ハートレーに問題が起きて、ピエール・ガスリーに起きなかった要因として考えられるのは、金曜日にガスリーが走らせていたPUが旧仕様だったからだと考えられる。これはガスリーがカナダGPのレースで走らせた新仕様のPUに問題があったわけではなく、マイレージ調整のためだった。
「カナダGPの予選で使用した旧仕様のPUがまだマイレージの範囲内だったので、金曜日PUとしてフランスGPの金曜日に使用しました」(田辺豊治F1テクニカルディレクター)
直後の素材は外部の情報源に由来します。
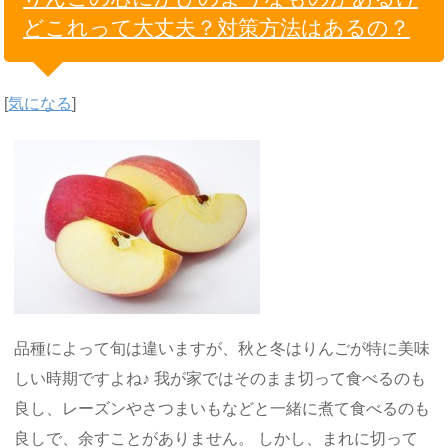
どこれって大丈夫？対策方法はあるの？
[
気になる
]
品種によって旬は違いますが、秋と冬はりんごが特に美味
しい時期ですよね♪ 我が家ではそのまま切って食べるのも
良し、レーズンやさつまいもなどと一緒に煮て食べるのも
良しで、余すことがありません。 しかし、まれに切って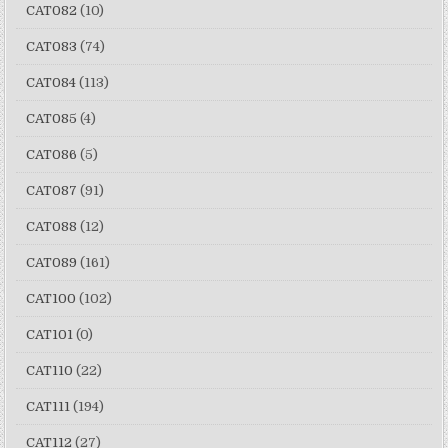
CAT082
(10)
CAT083
(74)
CAT084
(113)
CAT085
(4)
CAT086
(5)
CAT087
(91)
CAT088
(12)
CAT089
(161)
CAT100
(102)
CAT101
(0)
CAT110
(22)
CAT111
(194)
CAT112
(27)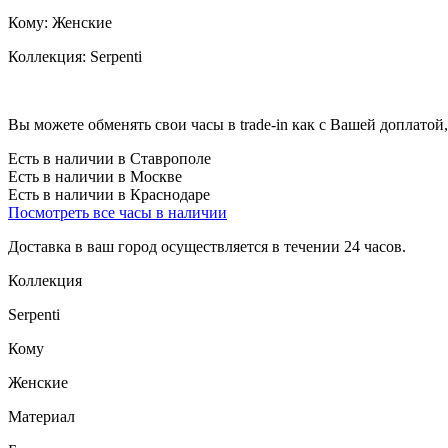
Кому:
Женские
Коллекция:
Serpenti
Вы можете обменять свои часы в trade-in как с Вашей доплатой,
Есть в наличии в Ставрополе
Есть в наличии в Москве
Есть в наличии в Краснодаре
Посмотреть все часы в наличии
Доставка в ваш город осуществляется в течении 24 часов.
Коллекция
Serpenti
Кому
Женские
Материал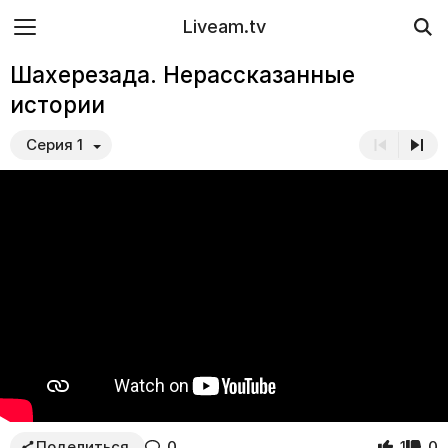
Liveam.tv
Шахерезада. Нерассказанные
истории
Серия 1
Поделиться
0
1
0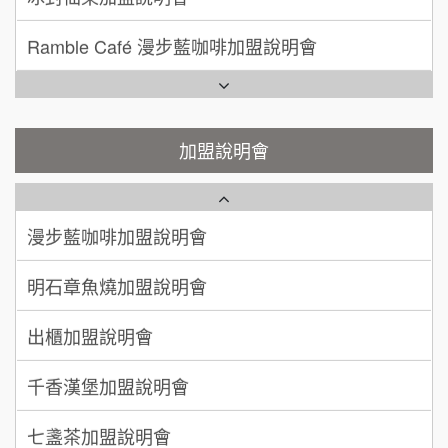
潮味決-湯滷專門店加盟說明會
呂 先生/小姐
新竹市
Ramble Café 漫步藍咖啡加盟說明會
200萬~400萬
加盟預算
鬍子茶加盟說明會
微風亭鐵板燒加盟說明會
顏 先生/小姐
台北市
鮮茶道加盟說明會
鮮茶道加盟說明會
加盟說明會
100萬 ~ 200萬
加盟預算
微風亭鐵板燒加盟說明會
【曉妍美妝】誠徵行政櫃檯
廖 先生/小姐
高雄市
漫步藍咖啡加盟說明會
200萬~300萬
自助洗衣店誠徵代洗收送人員(台中市)
加盟預算
明石章魚燒加盟說明會
MUSHEN徵SPA美容芳療師
出櫃加盟說明會
日十。早午食加盟說明會
千香漢堡加盟說明會
拾鑶火鍋加盟說明會
七盞茶加盟說明會
全家加盟說明會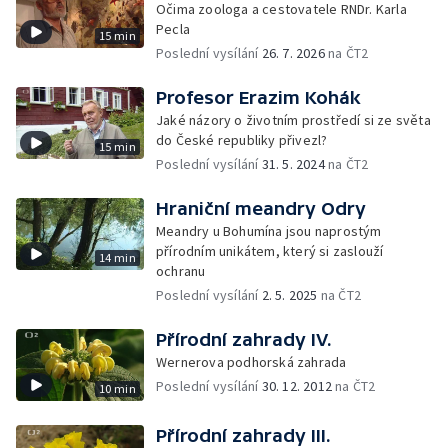
Očima zoologa a cestovatele RNDr. Karla
Pecla
15 min
Poslední vysílání
26. 7. 2026
na ČT2
Profesor Erazim Kohák
Jaké názory o životním prostředí si ze světa
do České republiky přivezl?
15 min
Poslední vysílání
31. 5. 2024
na ČT2
Hraniční meandry Odry
Meandry u Bohumína jsou naprostým
přírodním unikátem, který si zaslouží
14 min
ochranu
Poslední vysílání
2. 5. 2025
na ČT2
Přírodní zahrady IV.
Wernerova podhorská zahrada
Poslední vysílání
30. 12. 2012
na ČT2
10 min
Přírodní zahrady III.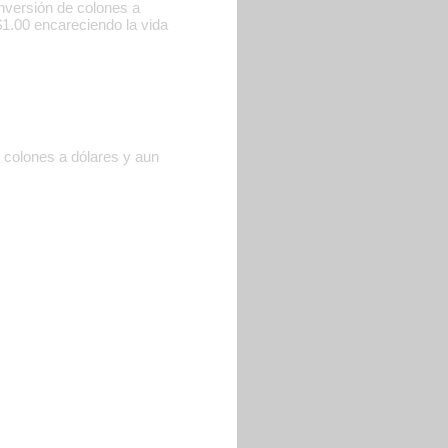
onversión de colones a
$1.00 encareciendo la vida
e colones a dólares y aun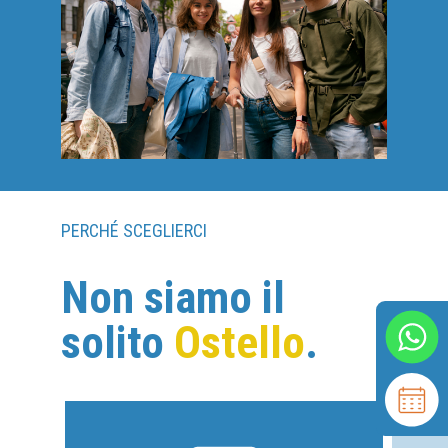
PERCHÉ SCEGLIERCI
Non siamo il
solito
Ostello
.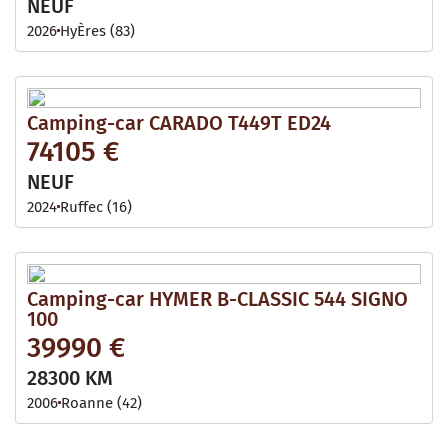
NEUF
2026
HyÈres (83)
Camping-car CARADO T449T ED24
74105 €
NEUF
2024
Ruffec (16)
Camping-car HYMER B-CLASSIC 544 SIGNO
100
39990 €
28300 KM
2006
Roanne (42)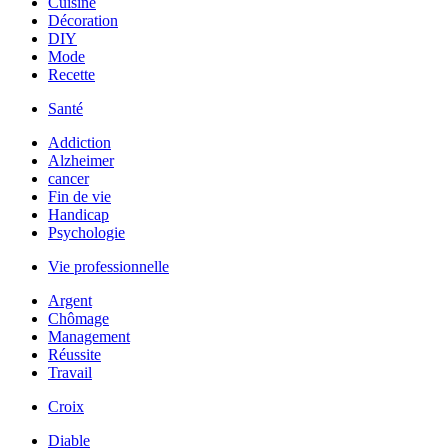
Cuisine
Décoration
DIY
Mode
Recette
Santé
Addiction
Alzheimer
cancer
Fin de vie
Handicap
Psychologie
Vie professionnelle
Argent
Chômage
Management
Réussite
Travail
Croix
Diable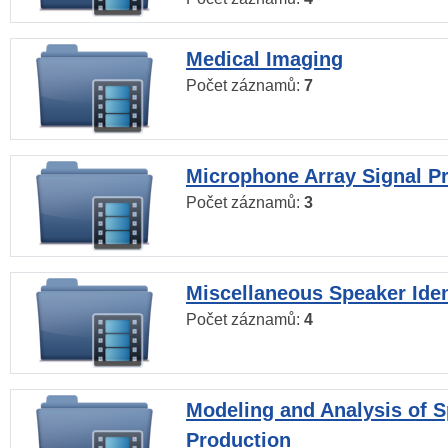
Medical Imaging
Počet záznamů:
7
Microphone Array Signal P
Počet záznamů:
3
Miscellaneous Speaker Iden
Počet záznamů:
4
Modeling and Analysis of 
Production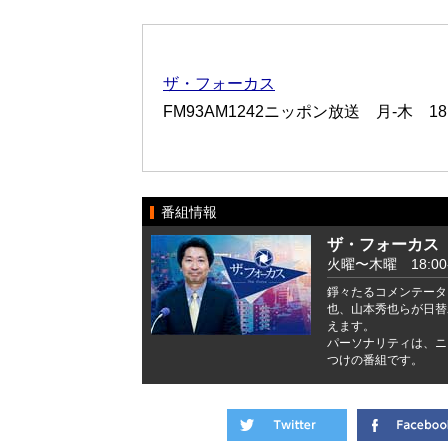
ザ・フォーカス
FM93AM1242ニッポン放送 月-木 18:0
番組情報
ザ・フォーカス
火曜〜木曜 18:00-
錚々たるコメンテータ
也、山本秀也らが日替
えます。
パーソナリティは、ニ
つけの番組です。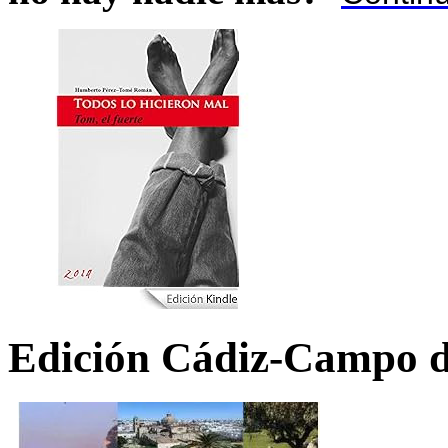
Edición Cádiz-Campo d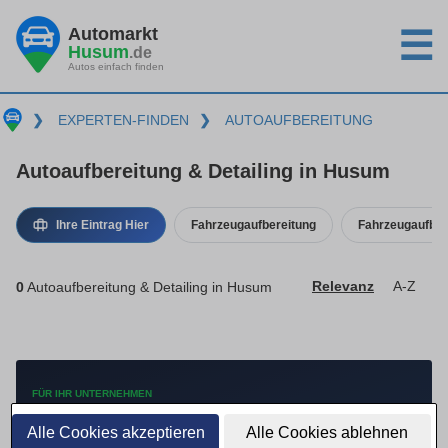
Automarkt
☰
Husum
.de
Autos einfach finden
❯
EXPERTEN-FINDEN
❯
AUTOAUFBEREITUNG
Autoaufbereitung & Detailing in Husum
Ihre Eintrag Hier
Fahrzeugaufbereitung
Fahrzeugaufber
0
Autoaufbereitung & Detailing in Husum
Relevanz
A-Z
FÜR IHR UNTERNEHMEN
Mehr Anfragen mit
Alle Cookies akzeptieren
Alle Cookies ablehnen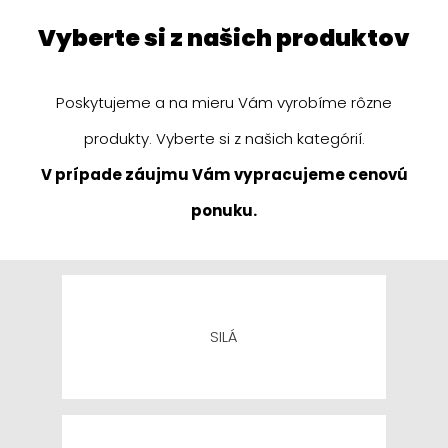
vyberte si z našich produktov
Poskytujeme a na mieru Vám vyrobíme rôzne
produkty. Vyberte si z našich kategórií.
V prípade záujmu Vám vypracujeme cenovú
ponuku.
SILÁ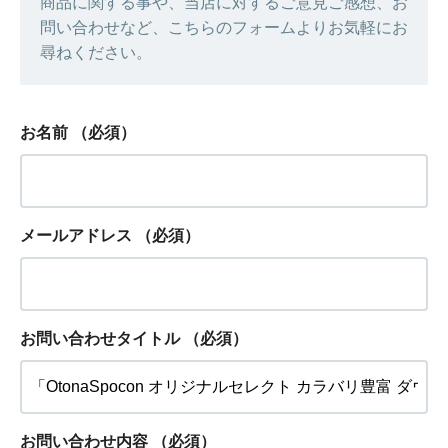
商品に関する事や、当店に対するご意見ご感想、お
問い合わせなど、こちらのフォームよりお気軽にお
尋ねください。
お名前
（必須）
メールアドレス
（必須）
お問い合わせタイトル
（必須）
お問い合わせ内容
（必須）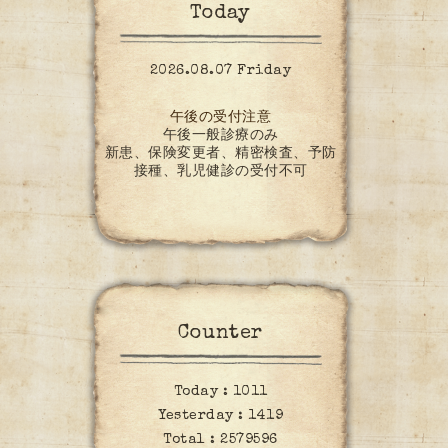
Today
2026.08.07 Friday
午後の受付注意
午後一般診療のみ
新患、保険変更者、精密検査、予防
接種、乳児健診の受付不可
Counter
Today :
1011
Yesterday :
1419
Total :
2579596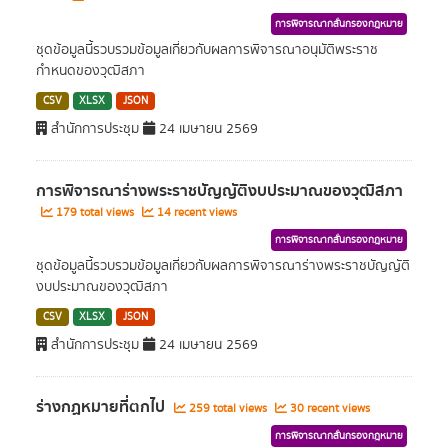
การพิจารณากลั่นกรองกฎหมาย
ชุดข้อมูลนี้รวบรวมข้อมูลเกี่ยวกับผลการพิจารณาอนุมัติพระราช
กำหนดของวุฒิสภา
CSV
XLSX
JSON
สำนักการประชุม
24 เมษายน 2569
การพิจารณาร่างพระราชบัญญัติงบประมาณของวุฒิสภา
179 total views
14 recent views
การพิจารณากลั่นกรองกฎหมาย
ชุดข้อมูลนี้รวบรวมข้อมูลเกี่ยวกับผลการพิจารณาร่างพระราชบัญญัติ
งบประมาณของวุฒิสภา
CSV
XLSX
JSON
สำนักการประชุม
24 เมษายน 2569
ร่างกฏหมายที่ตกไป
259 total views
30 recent views
การพิจารณากลั่นกรองกฎหมาย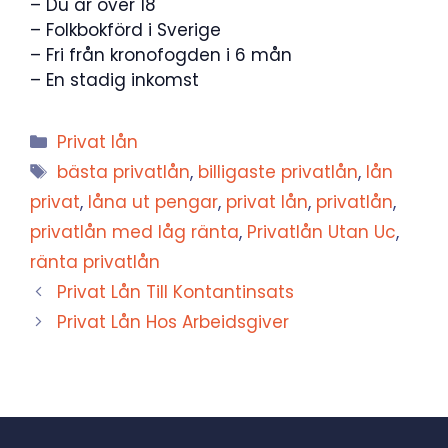
– Du är över 18
– Folkbokförd i Sverige
– Fri från kronofogden i 6 mån
– En stadig inkomst
Kategorier
Privat lån
Etiketter
bästa privatlån
,
billigaste privatlån
,
lån
privat
,
låna ut pengar
,
privat lån
,
privatlån
,
privatlån med låg ränta
,
Privatlån Utan Uc
,
ränta privatlån
Privat Lån Till Kontantinsats
Privat Lån Hos Arbeidsgiver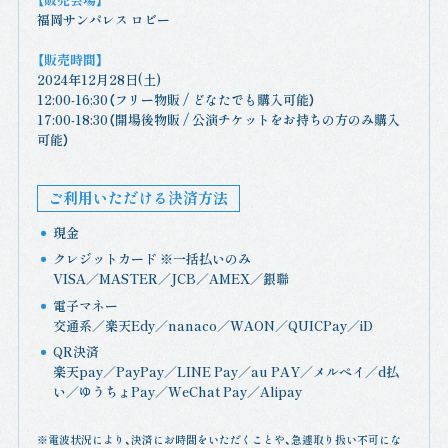
福岡サンパレス ロビー
【販売時間】
2024年12月28日(土)
12:00-16:30（フリー物販 / どなたでも購入可能）
17:00-18:30（開場後物販 / 公演チケットをお持ちの方のみ購入
可能）
ご利用いただける決済方法
現金
クレジットカード ※一括払いのみ
VISA／MASTER／JCB／AMEX／銀聯
電子マネー
交通系／楽天Edy／nanaco／WAON／QUICPay／iD
QR決済
楽天pay／PayPay／LINE Pay／au PAY／メルペイ／d払
い／ゆうちょPay／WeChat Pay／Alipay
※電波状況により、決済にお時間をいただくことや、急遽取り扱い不可にな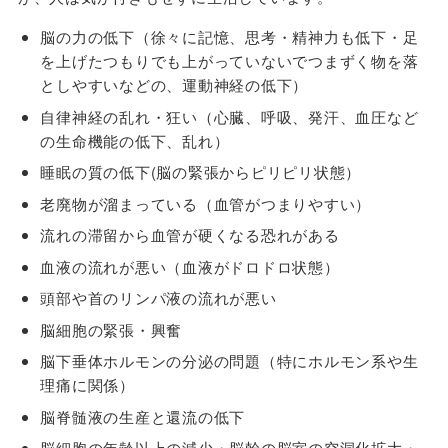
脳の力の低下（徐々に記憶、思考・精神力も低下・足
を上げたつもりでも上がっていないでつまずく物を落
としやすいなどの、運動神経の低下）
自律神経の乱れ・狂い（心臓、呼吸、発汗、血圧など
の生命機能の低下、乱れ）
睡眠の質の低下(脳の緊張からピリピリ状態）
老廃物が溜まっている（血管がつまりやすい）
流れの滞留から血管が硬くなる恐れがある
血液の流れが悪い（血液がドロドロ状態）
頭部や首のリンパ液の流れが悪い
脳細胞の緊張・興奮
脳下垂体ホルモンの分泌の問題（特にホルモン系や生
理痛に関係）
脳脊髄液の生産と還流の低下
脳細胞の年齢以上の減少・脳幹の脳室の空洞化拡大・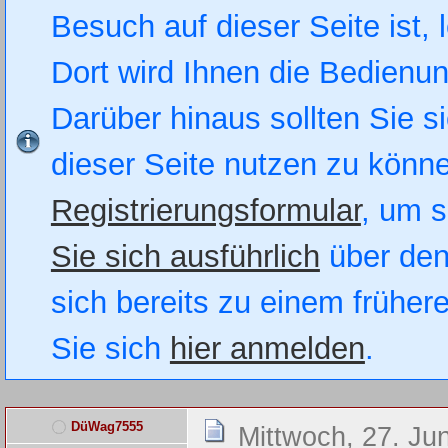
Besuch auf dieser Seite ist, 
Dort wird Ihnen die Bedienung
Darüber hinaus sollten Sie si
dieser Seite nutzen zu könn
Registrierungsformular
, um s
Sie sich ausführlich
über den
sich bereits zu einem früher
Sie sich
hier anmelden
.
DüWag7555
Mittwoch, 27. Ju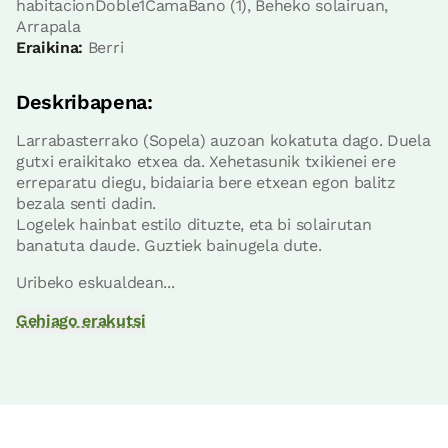
habitacionDoble1CamaBano (1), Beheko solairuan,
Arrapala
Eraikina:
Berri
logela
Deskribapena:
Logela - ohe bikoitza
Larrabasterrako (Sopela) auzoan kokatuta dago. Duela
Bainua: Dutxako bainugela osoa
gutxi eraikitako etxea da. Xehetasunik txikienei ere
erreparatu diegu, bidaiaria bere etxean egon balitz
bezala senti dadin.
Logelek hainbat estilo dituzte, eta bi solairutan
banatuta daude. Guztiek bainugela dute.
Uribeko eskualdean...
Gehiago erakutsi
Logelaren prezioa
99€tik
aurrera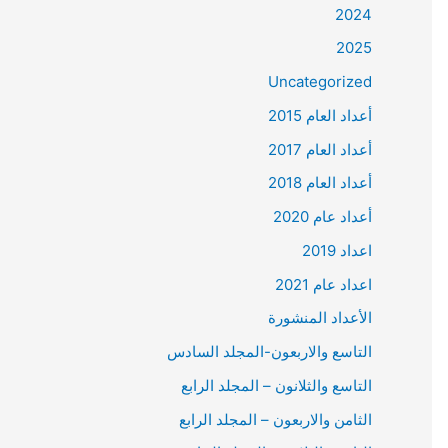
2024
2025
Uncategorized
أعداد العام 2015
أعداد العام 2017
أعداد العام 2018
أعداد عام 2020
اعداد 2019
اعداد عام 2021
الأعداد المنشورة
التاسع والاربعون-المجلد السادس
التاسع والثلانون – المجلد الرابع
الثامن والاربعون – المجلد الرابع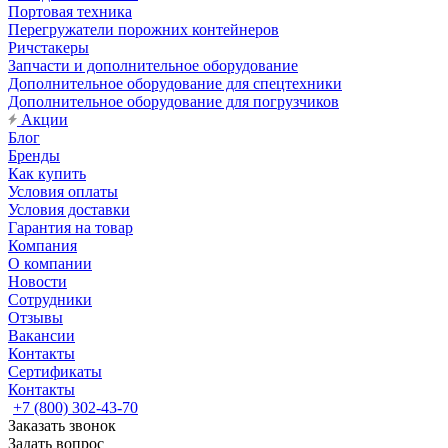
Портовая техника
Перегружатели порожних контейнеров
Ричстакеры
Запчасти и дополнительное оборудование
Дополнительное оборудование для спецтехники
Дополнительное оборудование для погрузчиков
Акции
Блог
Бренды
Как купить
Условия оплаты
Условия доставки
Гарантия на товар
Компания
О компании
Новости
Сотрудники
Отзывы
Вакансии
Контакты
Сертификаты
Контакты
+7 (800) 302-43-70
Заказать звонок
Задать вопрос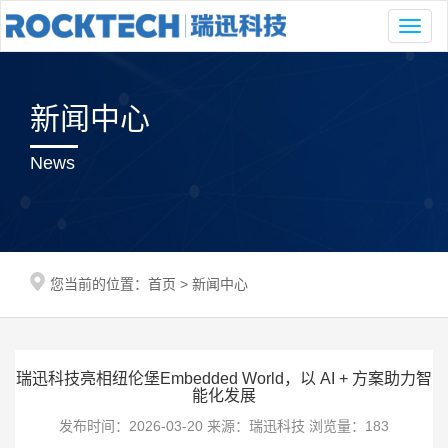
Toggl
naviga
新闻中心
News
您当前的位置：
首页
>
新闻中心
瑞迅科技亮相纽伦堡Embedded World，以 AI + 方案助力智
能化发展
发布时间：2026-03-20 来源：瑞迅科技 浏览量：183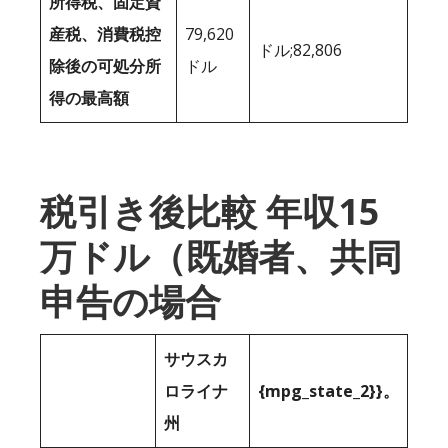
所得税、固定資
産税、消費税控
79,620
ドル;82,806
除後の可処分所
ドル
得の最高額
税引き後比較 年収15
万ドル（既婚者、共同
申告の場合
サウスカ
ロライナ
{mpg_state_2}}。
州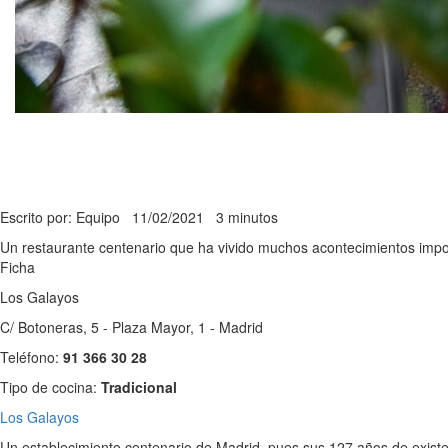
Escrito por: Equipo
11/02/2021
3 minutos
Un restaurante centenario que ha vivido muchos acontecimientos impor
Ficha
Los Galayos
C/ Botoneras, 5 - Plaza Mayor, 1 - Madrid
Teléfono:
91 366 30 28
Tipo de cocina:
Tradicional
Los Galayos
Un establecimiento centenario de Madrid, pues sus 127 años de existe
田辺TDによれば、「いまのところスペックを新しくしたことが理由ではないと考えられるので、フランスGPの土曜日からは、ガスリーもカナダGPのレースで使用した新しい仕様に戻し、ハートレーも新しい仕様のPUにパッケージごと交換して、予選とレースを戦う」という。
ここで2つの疑問が浮上する。ひとつは、壊れたのは、どこかだ。
金曜日にトラブルが発生したハートレーのPUをあらためて説明したいと思う。ガスリーは金曜日PUとしてカナダGPの予選で使用した旧仕様のPUを使用していたが、ハートレーはカナダGPで金曜日から日曜日まで走ったPUを継続して使用していた。
このPUはICE(内燃機関)のみ新しいスペックが投入された。つまり「いまのところスペックを新しくしたことが理由ではない」というコメントを裏読みすると、今回ポール・リカールの金曜日にブロウしたのはICEだったと考えられる。
2つの疑問は、原因はなんだったのかだ。
田辺TDは「スペック起因でもなければ、マイレージが原因で壊れたというわけでもないということになると、逆に問題の原因を特定するのが難しい。品質含めてブツのばらつきが最も疑われるので、そのへんをチェックしていくしかない」という。
もし壊れた場所がICEだとしたら、壊れていないガスリーの新仕様のICEと壊れたハートレーのICEのすべての部品のロットを確認し、違うものをつぶしていけば、自ずと答えは見えてくるはず。しかし、その調査は私たちが想像するほど単純なものではないという。
「ロットをチェックするといっても、部品によっては複数のパーツで構成されているので、ものによってはさかのぼるだけでも複雑で大掛かりな仕事なるものもあります。また部品1つの違いだけでなく、それらを組み合わせて完成品となったときの時期や条件などもチェックしていかなければならないきともあります」
田辺TDによれば、「同じナットでも、作った時期や人が違えば品質が変わることがあり、人が同じだったとしても、その人の勤務状態、例えば直前に休んでいたなどでも変わる」という。
「極端な話、設備が直前にメンテナンスしていたとか、新しいメッキを入れたとかということも要因となる場合があります」
しかも、F1のエンジンは非常に多くのパーツでできている。それらひとつひとつができあがるまでにどんな工程で作られたのか、そしてその工程で何か通常と違うことはなかったかを調査するというのは、想像を絶する作業なのである。しかし、トラブルが出た以上は、やらなければならない。